I spent one Saturday recently in Harajuku with some friends. For those that don’t know, Harajuku is an area of Tokyo that is a famous location for trendy shopping. And there are some really wild trends that the Japanese youth are into. However, in Japan, if you try to take pictures inside of most clothing stores, you will wind up with a store worker coming up to you and giving you some sort of mysterious Japanese lecture, and you will not know what’s going on but will infer that you should probably put your camera away. Fair warning. As a result of this trend, I don’t have pictures inside of stores. Instead, here’s a street perspective of a day in Harajuku.
Some girls giggling through an interview for the morning news show “ZIP!”
The mirrors that surround the entrance to this shopping center create striking scattered images of passersby on the street and escalators.

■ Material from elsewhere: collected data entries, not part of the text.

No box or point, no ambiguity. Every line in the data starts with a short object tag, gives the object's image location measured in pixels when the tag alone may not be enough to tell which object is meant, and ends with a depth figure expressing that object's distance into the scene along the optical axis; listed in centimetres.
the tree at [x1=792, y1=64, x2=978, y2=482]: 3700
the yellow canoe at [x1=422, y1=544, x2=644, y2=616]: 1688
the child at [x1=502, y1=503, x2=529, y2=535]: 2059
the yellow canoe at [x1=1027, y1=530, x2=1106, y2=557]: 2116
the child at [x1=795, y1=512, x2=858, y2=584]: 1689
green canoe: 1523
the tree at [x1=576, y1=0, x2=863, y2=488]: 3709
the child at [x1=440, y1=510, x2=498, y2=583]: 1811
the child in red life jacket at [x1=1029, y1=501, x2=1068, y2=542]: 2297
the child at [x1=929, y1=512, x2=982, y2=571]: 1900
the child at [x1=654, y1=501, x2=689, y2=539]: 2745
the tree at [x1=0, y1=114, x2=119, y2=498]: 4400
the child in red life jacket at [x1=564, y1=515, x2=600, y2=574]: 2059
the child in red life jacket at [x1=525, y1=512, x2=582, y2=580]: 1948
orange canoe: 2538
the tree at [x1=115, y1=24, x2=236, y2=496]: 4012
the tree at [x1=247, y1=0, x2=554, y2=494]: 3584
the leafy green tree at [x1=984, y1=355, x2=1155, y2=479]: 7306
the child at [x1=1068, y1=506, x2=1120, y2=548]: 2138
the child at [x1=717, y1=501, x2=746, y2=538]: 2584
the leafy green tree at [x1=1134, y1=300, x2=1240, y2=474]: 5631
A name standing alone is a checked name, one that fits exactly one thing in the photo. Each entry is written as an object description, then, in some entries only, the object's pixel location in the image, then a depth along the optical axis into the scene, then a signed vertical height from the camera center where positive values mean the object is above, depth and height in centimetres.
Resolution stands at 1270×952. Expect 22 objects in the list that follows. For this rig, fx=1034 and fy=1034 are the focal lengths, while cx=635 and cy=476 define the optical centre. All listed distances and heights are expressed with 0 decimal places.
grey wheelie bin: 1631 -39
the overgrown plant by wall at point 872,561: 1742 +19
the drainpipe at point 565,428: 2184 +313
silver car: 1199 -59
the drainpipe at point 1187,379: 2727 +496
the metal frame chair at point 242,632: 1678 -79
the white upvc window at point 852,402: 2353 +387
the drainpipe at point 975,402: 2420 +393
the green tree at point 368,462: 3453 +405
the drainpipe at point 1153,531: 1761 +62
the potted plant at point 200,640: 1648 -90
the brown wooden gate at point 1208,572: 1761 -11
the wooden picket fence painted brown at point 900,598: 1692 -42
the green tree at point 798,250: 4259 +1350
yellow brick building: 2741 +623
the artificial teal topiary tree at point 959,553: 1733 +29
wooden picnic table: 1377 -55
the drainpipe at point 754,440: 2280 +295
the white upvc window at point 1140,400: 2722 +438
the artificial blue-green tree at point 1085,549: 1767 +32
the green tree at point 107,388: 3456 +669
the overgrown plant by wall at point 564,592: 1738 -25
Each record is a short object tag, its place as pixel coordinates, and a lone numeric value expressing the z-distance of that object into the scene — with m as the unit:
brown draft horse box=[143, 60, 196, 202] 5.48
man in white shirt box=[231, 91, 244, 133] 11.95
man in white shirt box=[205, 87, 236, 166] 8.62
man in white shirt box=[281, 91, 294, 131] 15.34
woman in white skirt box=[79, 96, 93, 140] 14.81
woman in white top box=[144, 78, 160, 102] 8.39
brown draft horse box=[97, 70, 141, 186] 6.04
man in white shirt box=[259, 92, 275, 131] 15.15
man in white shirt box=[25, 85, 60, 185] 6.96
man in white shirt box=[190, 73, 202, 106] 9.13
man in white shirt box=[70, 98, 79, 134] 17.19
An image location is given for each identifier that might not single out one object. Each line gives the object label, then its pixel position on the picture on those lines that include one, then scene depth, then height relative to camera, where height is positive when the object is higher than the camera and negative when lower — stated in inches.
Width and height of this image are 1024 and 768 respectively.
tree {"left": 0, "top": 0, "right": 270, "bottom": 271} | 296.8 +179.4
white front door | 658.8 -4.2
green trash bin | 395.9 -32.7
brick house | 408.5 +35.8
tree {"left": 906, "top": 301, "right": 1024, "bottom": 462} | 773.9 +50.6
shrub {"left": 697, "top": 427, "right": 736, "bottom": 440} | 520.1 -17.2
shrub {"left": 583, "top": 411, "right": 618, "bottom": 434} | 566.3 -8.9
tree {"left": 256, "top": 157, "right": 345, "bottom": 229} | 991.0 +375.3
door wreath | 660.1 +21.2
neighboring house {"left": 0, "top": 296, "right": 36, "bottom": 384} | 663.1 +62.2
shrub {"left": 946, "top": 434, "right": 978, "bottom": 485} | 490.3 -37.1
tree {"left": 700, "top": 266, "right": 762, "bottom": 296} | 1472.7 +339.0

In Japan, many restaurants feature displays outside of the entrances that house plastic replicas of food that can be found on their menu, usually accompanied by the price. We ate here for lunch. I don’t know the proper name for my meal, but it was raw tuna with an egg, sesame and some sauce on rice, and it was delicious!
We stopped in this Shu Uemura boutique, and I learned who Shu Uemura was. The boutique stocks the industry’s best eyelash curlers, a very popular line of facial cleansing oils, and really wild false eyelashes that feature bright, bold colors, or sequins, or glitter, or feathers.
I happened to glance outside while in Shu Uemura and witness this process of people marching by, escorted by police officers that were guiding traffic. I don’t know what kind of demonstration it was or if it was really more of a publicity stunt than anything else, but it was fun to chase down and watch go by.
Takeshita Street is a street in Harajuku lined with shops selling all kinds of different styles of trendy clothes. There are also a lot of crepe shops scattered along the way. The store “WEGO,” pictured below, has a lot of great stuff, and I bought a watch there, but one thing that’s weird is the used clothes there and at other stores are pretty expensive – 1500 yen and up – for shirts that you could definitely get at Philly Aids Thrift for a couple of bucks.
Oh. Also, Bart Simpson is on a lot of merchandise in Harajuku. I don’t know why. I wish I had purchased that Bartman shirt though. It’s pretty rad.
These were my exciting purchases of the day – adorable cats having a dance party on one sweatshirt and a pink sweater with knit dots that was on sale 50%. I thought it was going to cost 1500 yen – but for some reason it rang up as 425 yen. ‘Twas a great surprise.
We ended the day the way every day should end – with crepes.